BEGIN PASSAGE PROVIDED

By unleashing capital and finance we were supposed to get an enormous investment boom in real goods and services.
Instead we got a fantasy finance boom as Wall Street marketed derivatives to those with excess capital. We also got the biggest crash since the Great Depression.
Perhaps the most dramatic measure of our emerging billionaire bailout society is seen by
comparing compensation for the top 100 CEOs and to that of average workers (the 100 million or so non-supervisory production workers). In 1970 the ratio was 45 to 1. By 2006 it was 1,723 to one. Another critical feature of the billionaire bailout society is the
creation of institutions that are too big to fail. Historically, our anti-trust division was supposed to prevent that. But it became another casualty of our grand deregulatory experiment. So financial institutions grew to the point where their failure would bring down our system. We tested that idea last fall when we let Lehman Brothers go under: It crashed global financial markets and moved us to the brink of a depression.
So in our billionaire bailout society we bail them out instead of breaking them up. We bail out all of them - not just the basket cases like A.I.G, Citigroup, GM etc. The popular media line is that once a financial institution repays TARP, it no longer is on government welfare. No so.
TARP is only one of the many government bailout programs that pours billions into the coffers of Goldman Sachs, JP Morgan Chase and, Morgan Stanley. Their bottom-lines and bonuses, for example, were fattened when we allowed A.I.G. to pay off its bets (with our money) at par value to these large financial institutions. Had A.I.G. gone under they all would have been on the edge of collapse.
As Joe Nocera put it in the New York Times :
So let's add it up: the $12.9 billion in A.I.G. help, the $10 billion in TARP, the F.D.I.C. guarantee program, the easy money trading distressed securities into the TALF program. I can't say for sure how much of the $16 billion the firm has set aside for bonuses can be attributed to government assistance of one form or another. But it's got to be a fairly substantial amount -- at least $2 billion or $3 billion.
And that's a very conservative estimate. It might be the case that the entire bonus pool is equal to the subsidies pulled in from taxpayer support. But this is to be expected in our billionaire bailout society.

END PASSAGE PROVIDED
BEGIN INFORMATION PROVIDED

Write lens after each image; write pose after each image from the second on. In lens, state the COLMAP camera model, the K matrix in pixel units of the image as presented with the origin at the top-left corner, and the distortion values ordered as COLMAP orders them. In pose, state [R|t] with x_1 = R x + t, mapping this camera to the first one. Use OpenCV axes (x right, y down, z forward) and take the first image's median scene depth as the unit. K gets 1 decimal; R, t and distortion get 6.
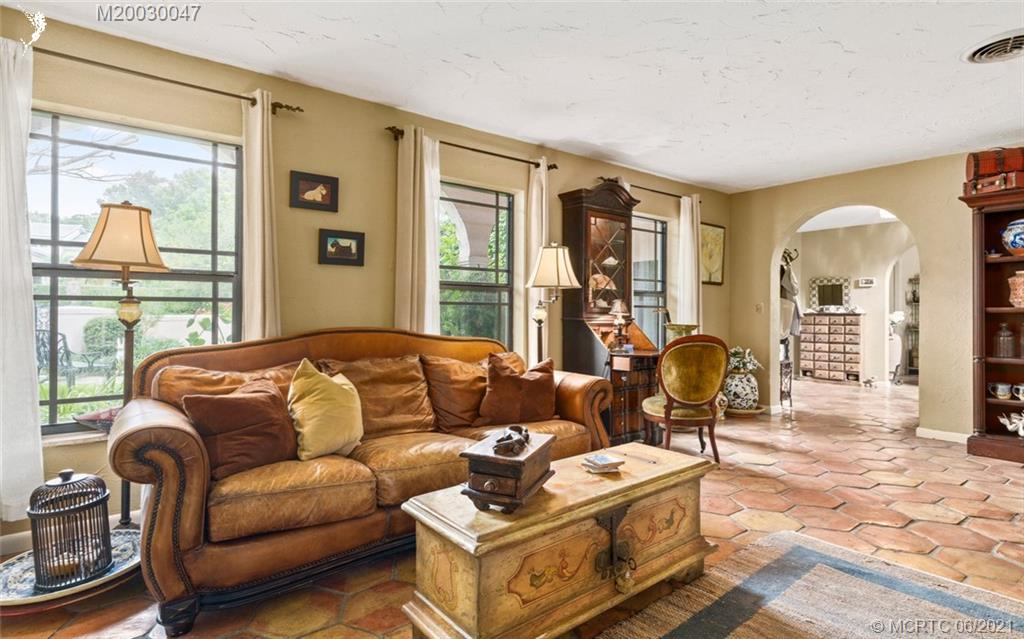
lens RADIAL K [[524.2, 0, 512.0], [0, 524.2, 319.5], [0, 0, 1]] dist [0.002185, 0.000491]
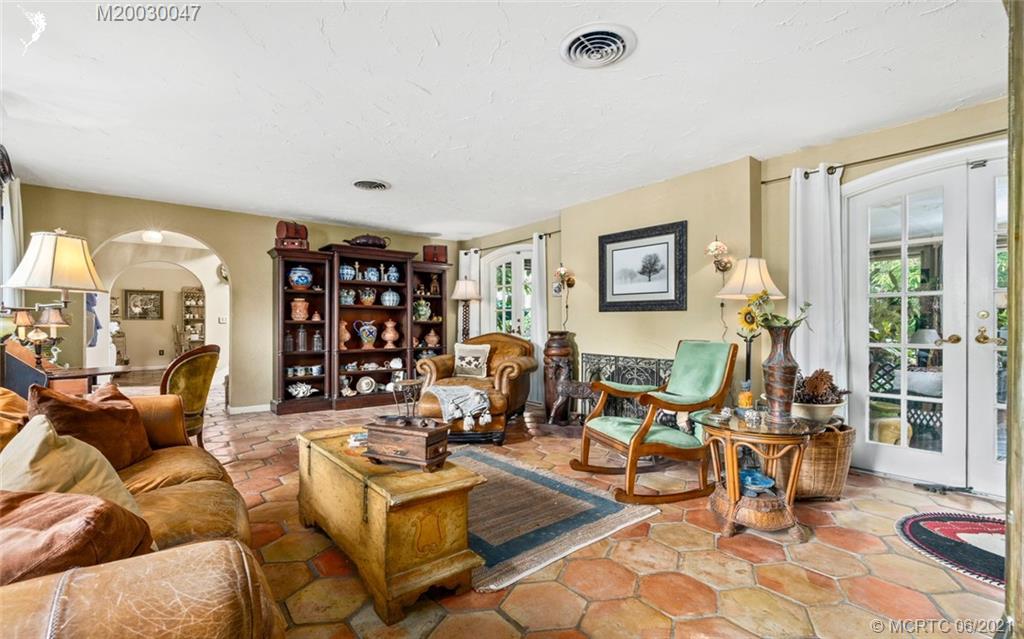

END INFORMATION PROVIDED

PROMPT: Copy out the part of the passage about the billionaire bailout society, starting at "As Joe Nocera" and ending at "billionaire bailout society.".

WRITTEN SOLUTION:
As Joe Nocera put it in the New York Times :
So let's add it up: the $12.9 billion in A.I.G. help, the $10 billion in TARP, the F.D.I.C. guarantee program, the easy money trading distressed securities into the TALF program. I can't say for sure how much of the $16 billion the firm has set aside for bonuses can be attributed to government assistance of one form or another. But it's got to be a fairly substantial amount -- at least $2 billion or $3 billion.
And that's a very conservative estimate. It might be the case that the entire bonus pool is equal to the subsidies pulled in from taxpayer support. But this is to be expected in our billionaire bailout society.